Hochmeister steht dem Institut seit Anfang 2004 vor, seit die Gerichtsmedizin der Universität direkt untersteht. Der erste Leiter seit mehr als 15 Jahren: Alle vorigen Bestellungen waren an dem früheren Einspruchsrecht der Institutskonferenz gescheitert. Inzwischen, so betont der neue Chef, habe er die gröbsten Missstände beseitigt: "Wir haben den Keller ausgeräumt, die Akten geordnet und bemühen uns in Zusammenarbeit mit der Stadt Wien jetzt um eine würdige Aufbahrung der Toten."

Offizielle Reaktionen blieben bisher aus

Die Missstände waren vom Rechnungshof im Frühjahr 2003 erhoben worden. Vergangenen Herbst wurden sie via Rohbericht publik gemacht - offizielle Reaktionen aus den Ministerien blieben bisher aus. Ministerin Elisabeth Gehrer war von Dieter Böhmdorfer informiert worden und die Vorgänger im Wissenschaftsministerium müssten auch Bescheid gewusst habe.

Die breitere Öffentlichkeit erfuhr erst dieser Tage von "räumlicher Beengtheit" im Leichenhaus, sodass "teilweise zwei Leichen neben- bzw. aufeinander auf einer Liegetasse lagen". Sowie von einem Kühlfach für hoch infektiöse Tote, das "nur durch Ausräumen aller Leichen und ,Hineinklettern' gereinigt werden" konnte.

§ Bereitgestelltes Material
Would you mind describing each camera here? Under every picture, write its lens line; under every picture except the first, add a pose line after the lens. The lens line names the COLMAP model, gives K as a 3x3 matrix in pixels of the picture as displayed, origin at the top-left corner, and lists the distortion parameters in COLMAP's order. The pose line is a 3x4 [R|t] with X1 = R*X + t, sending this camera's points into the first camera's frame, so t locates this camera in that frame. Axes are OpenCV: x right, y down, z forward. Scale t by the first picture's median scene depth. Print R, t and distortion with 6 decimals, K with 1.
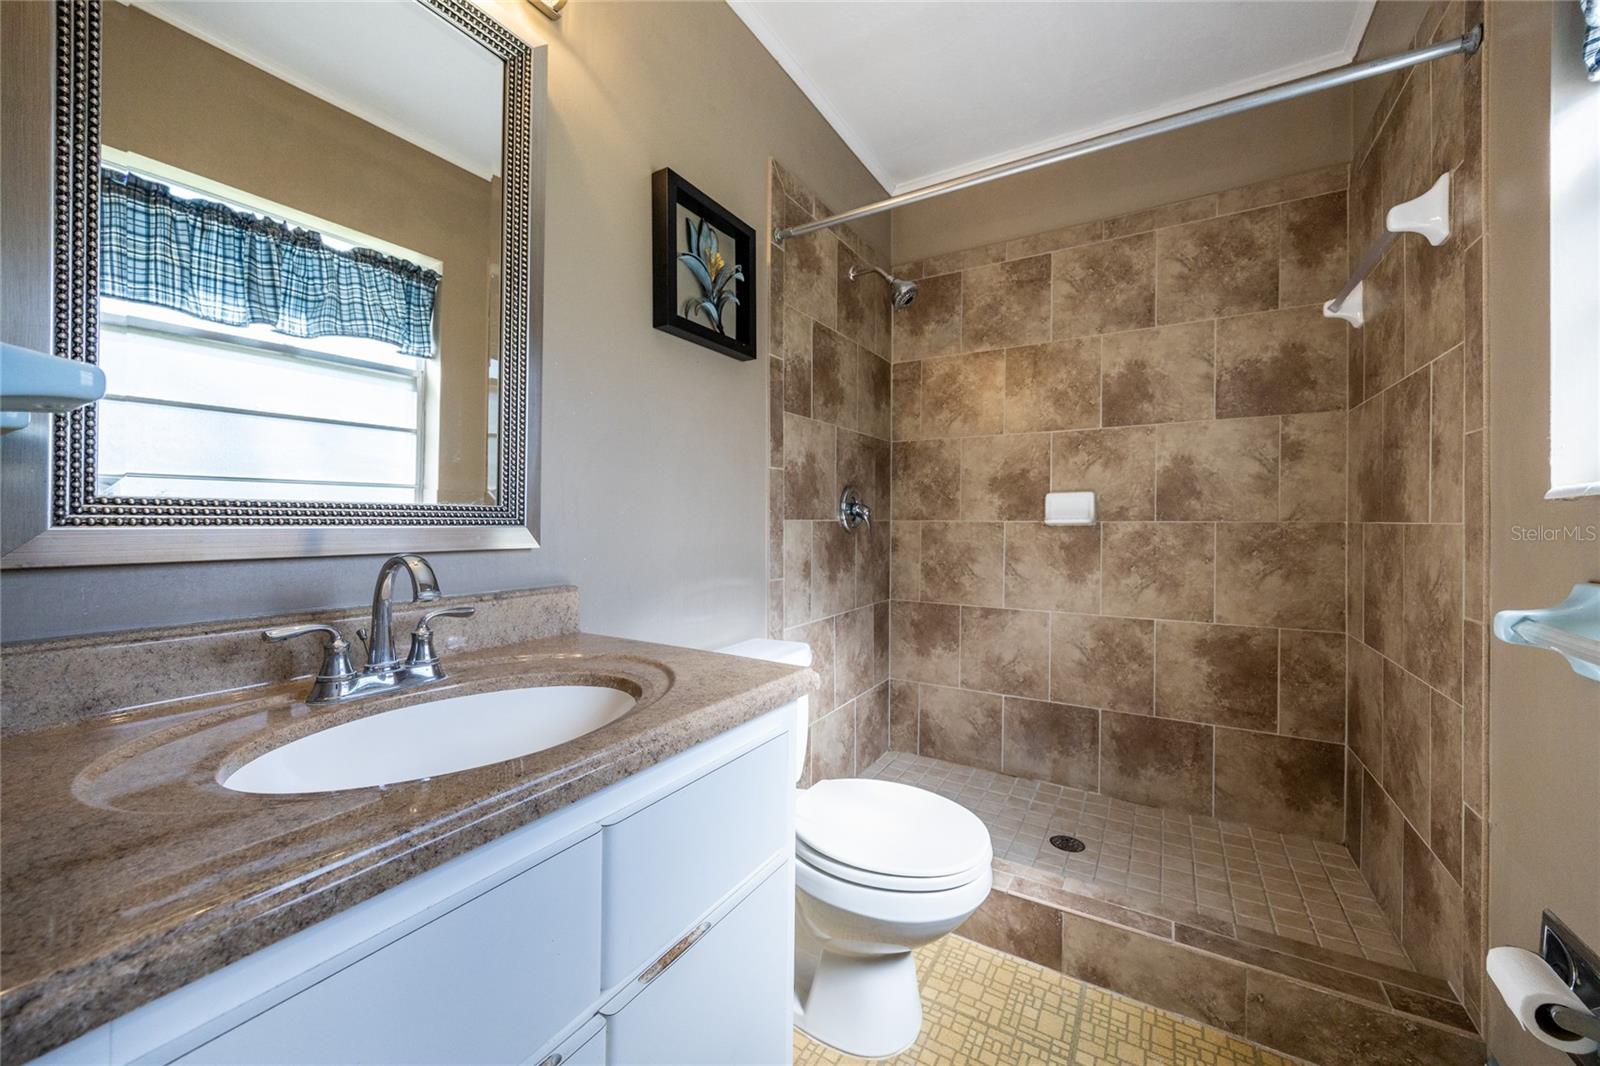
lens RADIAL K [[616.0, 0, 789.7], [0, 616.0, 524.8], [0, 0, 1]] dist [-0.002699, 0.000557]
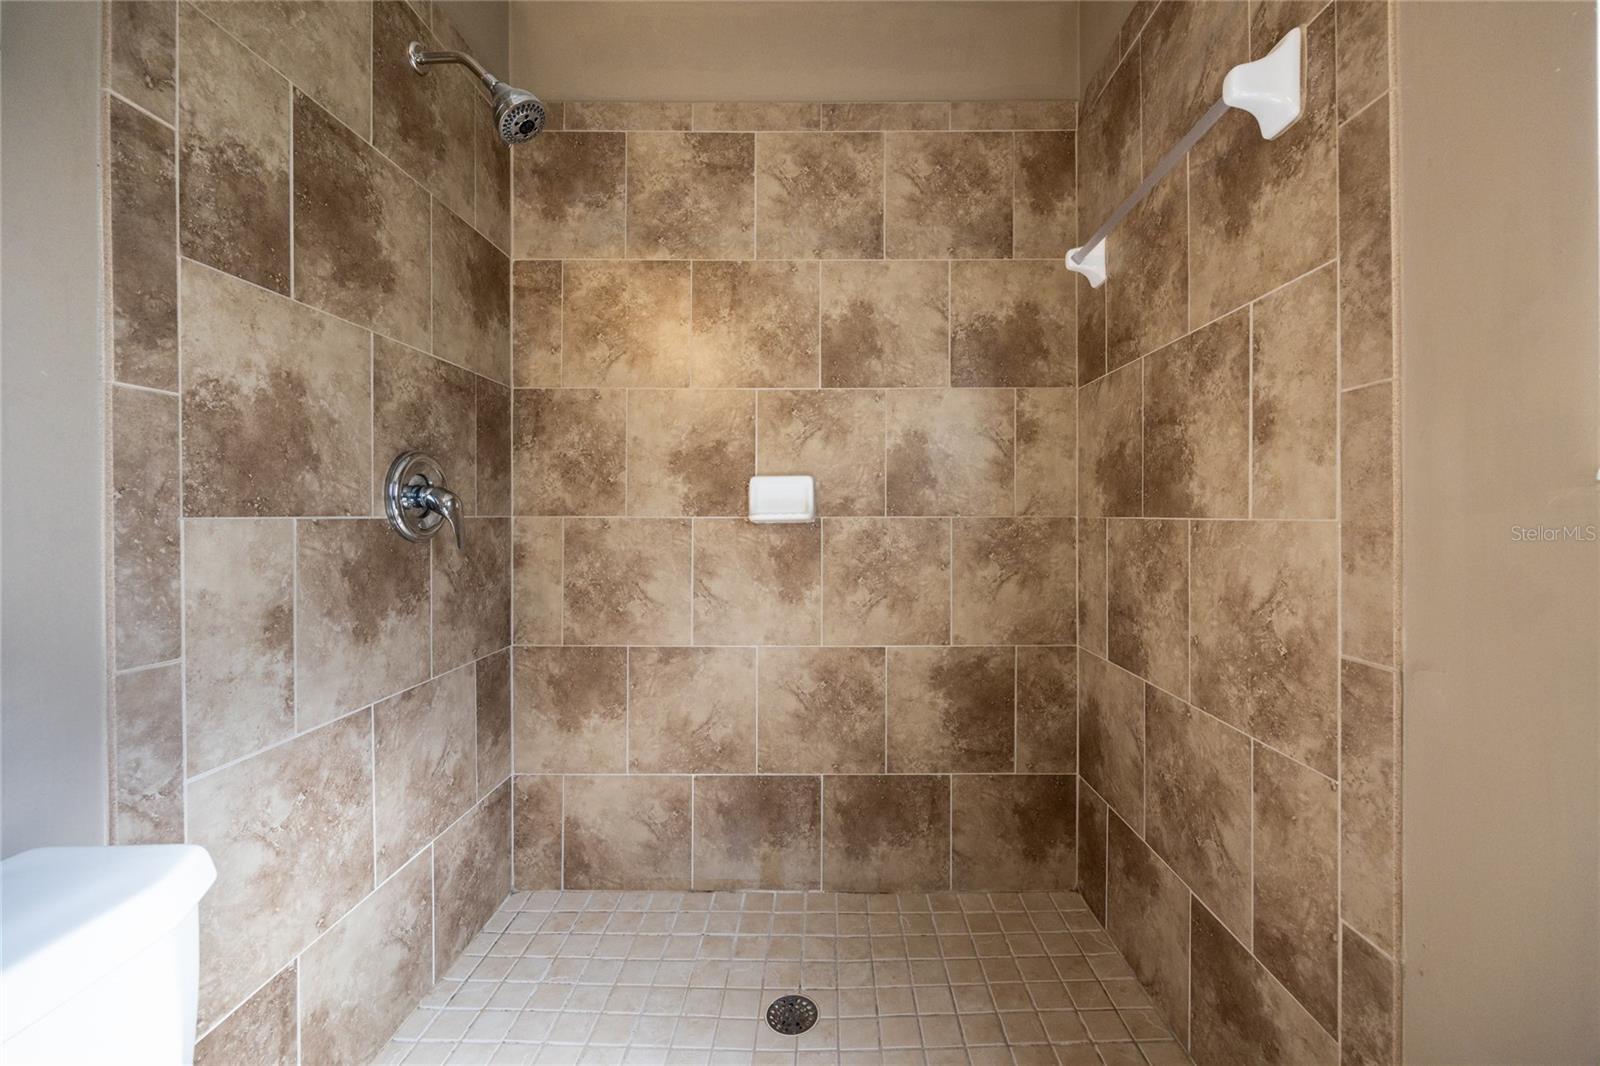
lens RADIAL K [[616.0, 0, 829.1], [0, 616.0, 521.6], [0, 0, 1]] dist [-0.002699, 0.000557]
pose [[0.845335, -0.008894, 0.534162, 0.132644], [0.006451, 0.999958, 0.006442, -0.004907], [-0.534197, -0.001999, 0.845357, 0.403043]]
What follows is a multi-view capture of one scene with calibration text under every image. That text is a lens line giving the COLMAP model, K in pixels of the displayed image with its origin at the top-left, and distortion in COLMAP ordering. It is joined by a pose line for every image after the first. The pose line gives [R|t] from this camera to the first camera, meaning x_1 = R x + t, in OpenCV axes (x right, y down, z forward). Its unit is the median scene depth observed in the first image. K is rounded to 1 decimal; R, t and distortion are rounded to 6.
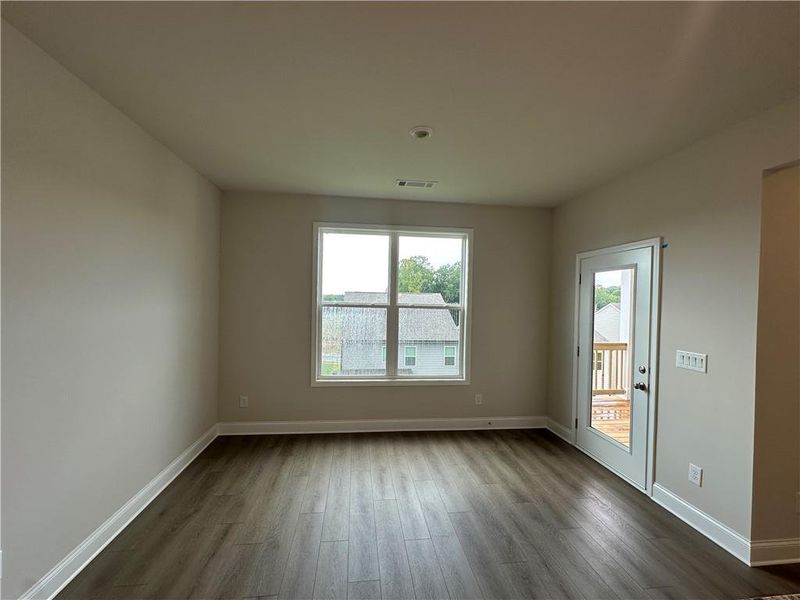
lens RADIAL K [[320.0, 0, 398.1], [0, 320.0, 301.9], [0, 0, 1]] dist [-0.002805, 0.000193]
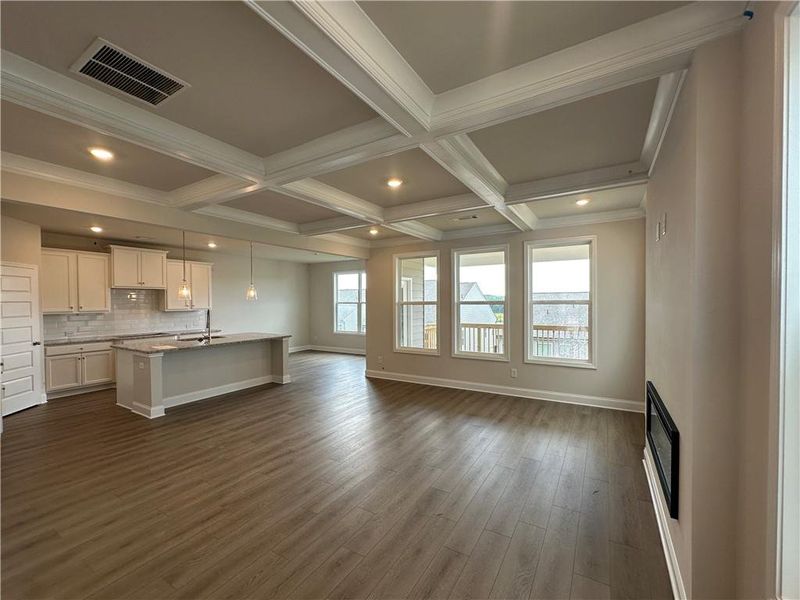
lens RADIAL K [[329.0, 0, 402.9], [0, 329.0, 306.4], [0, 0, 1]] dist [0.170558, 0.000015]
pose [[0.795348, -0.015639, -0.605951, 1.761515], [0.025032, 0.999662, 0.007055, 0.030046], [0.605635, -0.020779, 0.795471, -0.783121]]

§ Aufgaben im Überblick
• a. Schreiben Sie aus dem Textauszug über die Gerichtsmedizin den Abschnitt wörtlich ab, der mit den Worten „Die Missstände waren“ beginnt und mit „Bescheid gewusst habe.“ endet.
• b. Wann hat der Rechnungshof laut dem Textauszug die Missstände erhoben?
• c. Setzen Sie den Textauszug über die Zustände in der Gerichtsmedizin im Anschluss an seinen letzten Satz fort.

§ Lösungen der Aufgaben
• a.
Die Missstände waren vom Rechnungshof im Frühjahr 2003 erhoben worden. Vergangenen Herbst wurden sie via Rohbericht publik gemacht - offizielle Reaktionen aus den Ministerien blieben bisher aus. Ministerin Elisabeth Gehrer war von Dieter Böhmdorfer informiert worden und die Vorgänger im Wissenschaftsministerium müssten auch Bescheid gewusst habe.

• b. Im Frühjahr 2003.

• c.
Die sanitären Zustände stünden mit dem mangelhaften Engagement von Gutachtern für ihre Arbeit am Institut in Zusammenhang, betont der Rechnungshof. Schon in den 1990er-Jahren habe eine Expertise von der "Verselbständigung" einzelner Sachverständiger gesprochen. Die Experten "erhielten die Gutachtenaufträge direkt und behielten fast das gesamte Sachverständigenhonorar". Der Rechnungshof empfiehlt Nachverrechnung.

Rückzahlungen

Ein Vorschlag, den - wie DER STANDARD berichtete - die Universität jetzt in die Tat umsetzt. "Zwischen 600.000 und 700.000 Euro" an Rückzahlungen, so Schütz, müssten die am Institut arbeitenden Gutachter vergegenwärtigen. Die Regressforderung wird auf der Basis von deren Einkommensteuererklärungen errechnet.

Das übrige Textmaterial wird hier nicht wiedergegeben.